American Artist Barbara Kruger to Appropriate AGO Façade - II

Public installations of Kruger’s instantly recognizable work have punctuated galleries, museums, municipal buildings, train stations, parks, buses, and billboards around the world. Her work is part of the permanent collections of the MoMA, the Guggenheim, Tate Modern, the Whitney, and the AGO, among other institutions.

“Barbara Kruger’s graphic works—declarative texts juxtaposed with found images—point to photography’s complicity in reinforcing ideologies of power and control, in maintaining gender stereotypes, and in stimulating consumer desire,” says AGO assistant curator of photography Sophie Hackett. “In light of CONTACT’s 2010 theme, and as the boundaries between advertising, journalism, and entertainment shift and blur, it feels like the right time to consider Kruger’s potent messages.”

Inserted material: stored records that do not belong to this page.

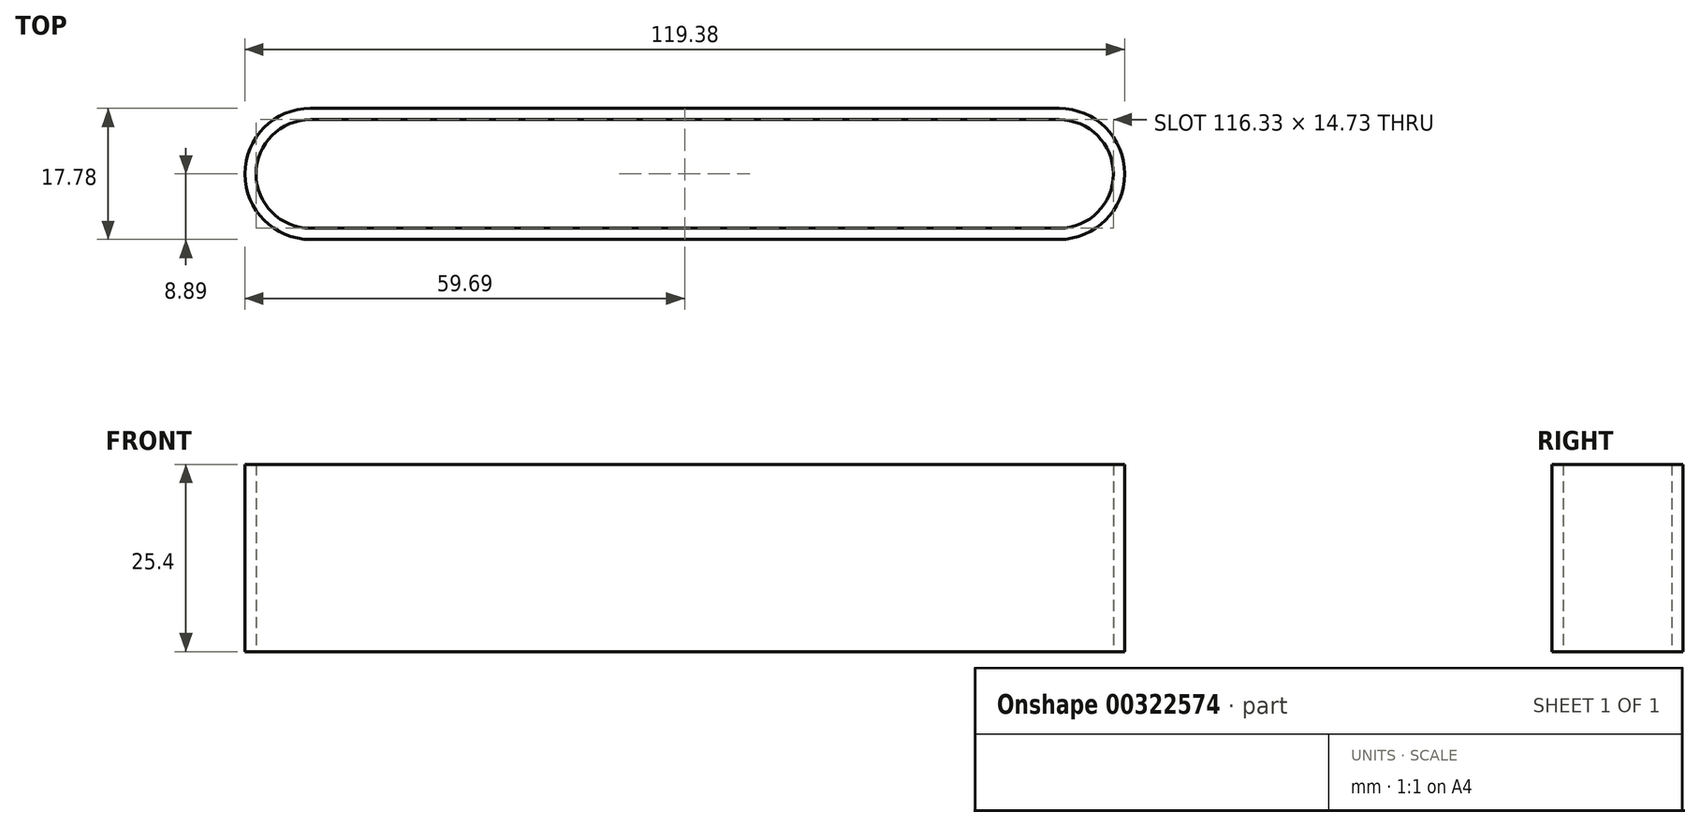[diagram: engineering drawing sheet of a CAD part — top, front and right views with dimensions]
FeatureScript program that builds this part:
annotation { "Feature Type Name" : "Feature", "Feature Type Description" : "" }
export const myFeature = defineFeature(function(context is Context, id is Id, definition is map)
    precondition{}
    {
        {
            var Q0;
            Q0=qCreatedBy(makeId("Top.planeOp"),FACE);
            var sketch = newSketch(context, id + "F0", { "sketchPlane" : qUnion([Q0])});
            skArc(sketch, "E0", {"start": v(0, 8.9) * mm, "mid": v(-8.9, 0) * mm, "end": v(0, -8.9) * mm});
            skArc(sketch, "E1", {"start": v(101.6, -8.9) * mm, "mid": v(110.5, 0) * mm, "end": v(101.6, 8.89) * mm});
            skLineSegment(sketch, "E2", {"start": v(0, 8.9) * mm, "end": v(101.6, 8.89) * mm});
            skLineSegment(sketch, "E3", {"start": v(0, -8.9) * mm, "end": v(101.6, -8.9) * mm});
            skLineSegment(sketch, "E4.0", {"start": v(0, -7.37) * mm, "end": v(101.6, -7.37) * mm});
            skArc(sketch, "E4.1", {"start": v(0, 7.37) * mm, "mid": v(-7.37, 0) * mm, "end": v(0, -7.37) * mm});
            skLineSegment(sketch, "E4.2", {"start": v(0, 7.37) * mm, "end": v(101.6, 7.37) * mm});
            skArc(sketch, "E4.3", {"start": v(101.6, -7.37) * mm, "mid": v(108.97, 0) * mm, "end": v(101.6, 7.37) * mm});
            skSolve(sketch);
        }
        {
            var Q0;
            Q0 = qSketchRegion(id + "F0", true);
            extrude(context, id + "F1", {"entities" : qUnion([Q0]), "depth" : 25.4 * mm, "offsetDistance" : 25.4 * mm});
        }
    });
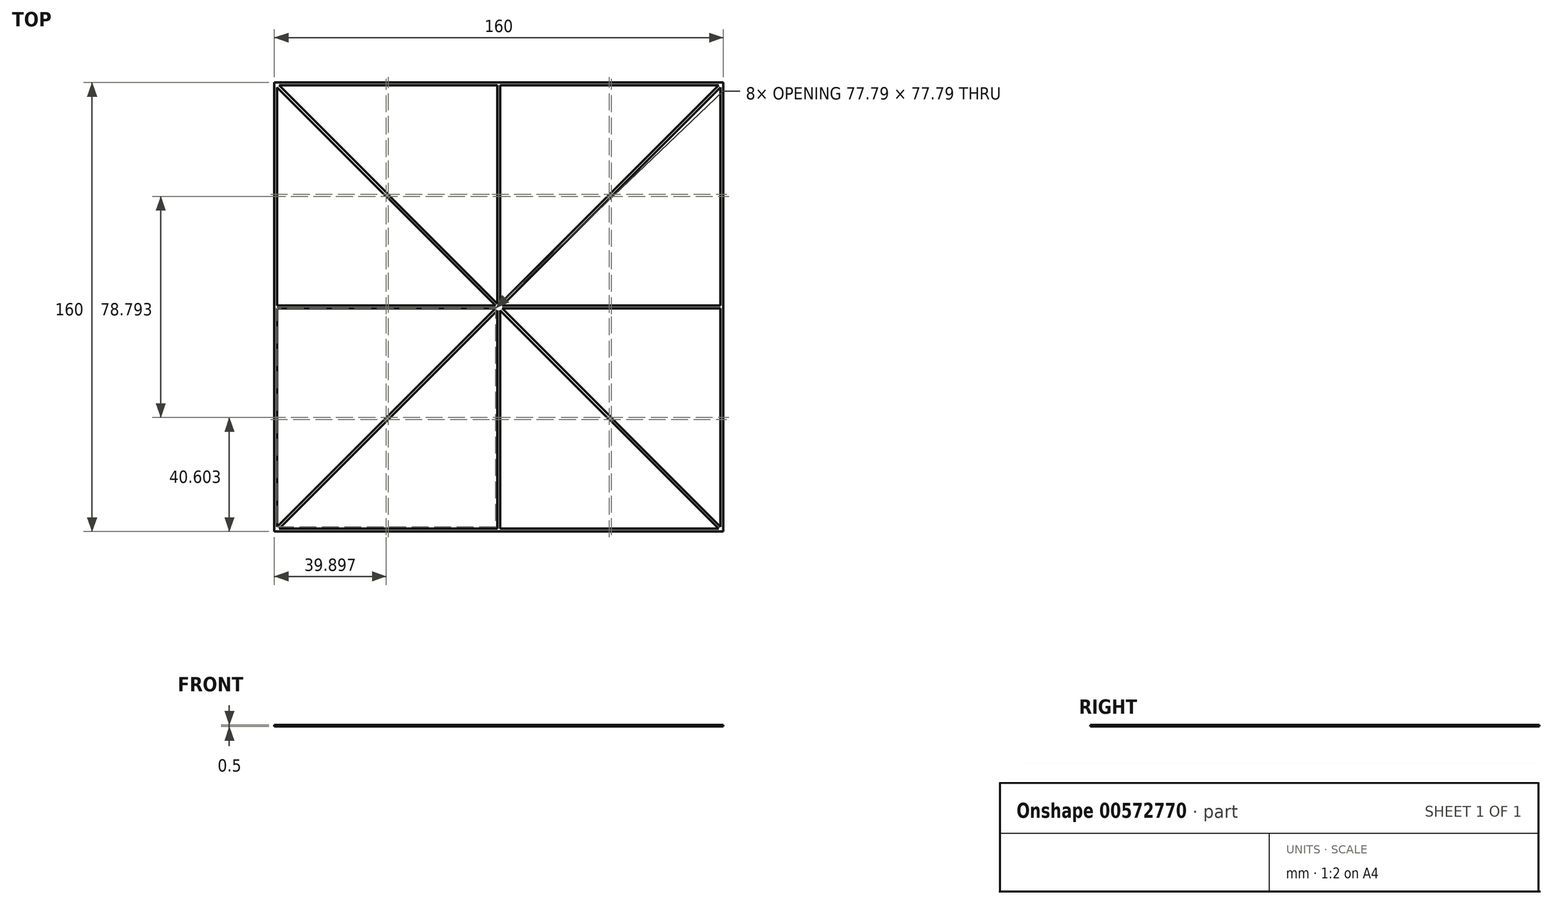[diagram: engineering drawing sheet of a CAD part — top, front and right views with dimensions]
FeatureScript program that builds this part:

Born in Newark, New Jersey, Kruger trained at Syracuse University and the Parsons School of Design in New York in the mid-1960s before pursuing a successful career as a graphic designer and art director for such magazines as Mademoiselle and House and Garden. By the 1980s, she had transmuted that training into her artworks, developing an unmistakable — and unforgettable — style. Kruger continues to exhibit her work internationally. She lives and works in New York and Los Angeles, and is represented by the Mary Boone Gallery, New York.